Oltre all'anzidetto anfiteatro e al palazzo, il complesso imperiale comprendeva anche un'arena per le corse delle bighe, ora non più esistente, il Circo Variano, che si estendeva alle spalle del Sessorium nell'area chiamata ad Spes Veterem (cioè "presso la Speranza Vecchia", il nome di un tempio); la spina del circo era ornata dall'obelisco che oggi sorge nei giardini del Pincio (cfr la monografia Obelischi). Lungo i pochi resti superstiti del suo lato settentrionale, nel tardo Rinascimento fu costruito un tratto dell'Acqua Felice.

Si segua il lato interno delle mura ben conservate per circa 300 metri, attraverso un giardino pubblico. Qui il livello del suolo è assai più alto di quello esterno, come si può vedere dalle strette feritoie di alcune postazioni difensive.

l'ultimo tratto delle mura prima del Laterano, sul lato interno

Appena si raggiunge un'enorme statua di San Francesco di Assisi, si è finalmente in piazza di Porta San Giovanni. Qui si passi di nuovo sul lato esterno delle mura.
Nel mezzo della larga piazza, fra i molti fornici nuovi aperti nei primi anni del XX secolo, sorge Porta San Giovanni [rif. pianta 6]: questa è una porta "moderna", che Gregorio XIII fece erigere nel 1574 da un allievo di Michelangelo, il siciliano Jacopo (Giacomo) Del Duca.

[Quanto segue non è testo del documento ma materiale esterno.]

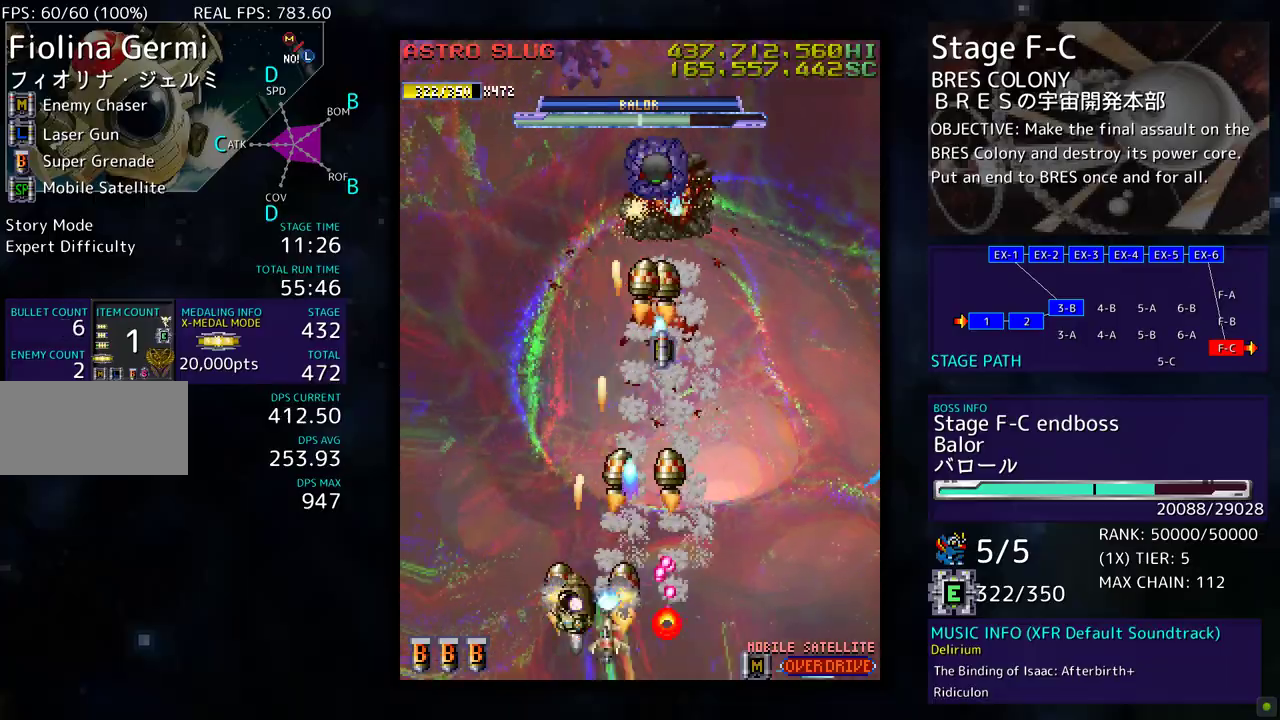
{"buttons": ["DPAD_DOWN"], "events": [[283, "DPAD_UP", "up"], [317, "DPAD_DOWN", "down"], [367, "DPAD_RIGHT", "up"], [467, "DPAD_DOWN", "up"], [500, "DPAD_DOWN", "down"]]}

Porta San Giovanni e il tratto di mura che attraversa piazzale Appio

Assieme a Porta del Popolo e a Porta Pia fa parte del gruppo delle porte rinascimentali le quali, a differenza di quelle antiche romane, abbinavano al mero scopo difensivo militare un'aspetto alquanto ricercato, a fini artistici. Infatti il fornice con la cornice a finto bugnato e l'attico a forma di balaustra mimano il portone d'ingresso di un palazzo cinquecentesco, mentre la chiave di volta è decorata da una curiosa testa di moro.
Si trovava lungo la via Campana (come ci ricorda l'iscrizione che sovrasta il fornice), la quale si dirigeva verso sud, lungo il percorso che oggi corrisponde a via Appia Nuova.


la chiave di volta del fornice

Nel piazzale Appio la seconda tappa del giro giunge al termine. Coloro che desiderano terminare il giro qui, davanti alla porta, su entrambi i lati della piazza, troveranno gli accessi alla stazione della metropolitana "San Giovanni" (linea A).